[EXTRACTED TEXT]
■ ■ ■ ■ ■

10 Job Interview Questions You Should Know How to Answer
While it’s true that job interviews differ at every company, and particularly within different industries, there are some interview questions that will most definitely be asked. Here’s a collection of some of the most common interview questions, and an example answer to impress your interviewer.
1. Tell me about yourself
Although a simple question, this is a question that is used to test your ability to think on the spot and prioritize important information. The best way to answer the question is to choose 4 or 5 points, each one giving an overview of your qualifications, relevant employment history, specific skills, and your passion for this particular job. If you are interviewing for your first job, instead of focusing on your employment history and your relevant experience, try to focus on transferrable skills that you may have learned in your degree, or what inspired you to seek that specific career. Since you can definitely expect this question, it's good to think about a few points you would like to mention before you come to the interview, but be careful that it doesn't sound like you've memorised a script! An interview is also about showing off your personality.

■ ■ ■ ■ ■

[DATA EXCERPT]
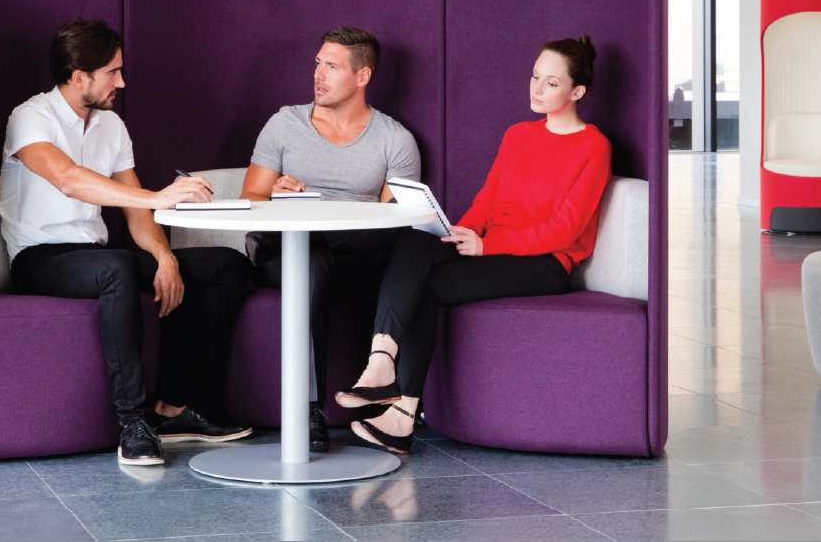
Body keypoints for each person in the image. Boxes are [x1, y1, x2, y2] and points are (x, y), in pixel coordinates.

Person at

■ ■ ■ ■ ■

[TASK GOAL] Quote everything in the interview questions article from "1. Tell me about" down to "off your personality.".

[SOLUTION TO THIS EXERCISE]
1. Tell me about yourself
Although a simple question, this is a question that is used to test your ability to think on the spot and prioritize important information. The best way to answer the question is to choose 4 or 5 points, each one giving an overview of your qualifications, relevant employment history, specific skills, and your passion for this particular job. If you are interviewing for your first job, instead of focusing on your employment history and your relevant experience, try to focus on transferrable skills that you may have learned in your degree, or what inspired you to seek that specific career. Since you can definitely expect this question, it's good to think about a few points you would like to mention before you come to the interview, but be careful that it doesn't sound like you've memorised a script! An interview is also about showing off your personality.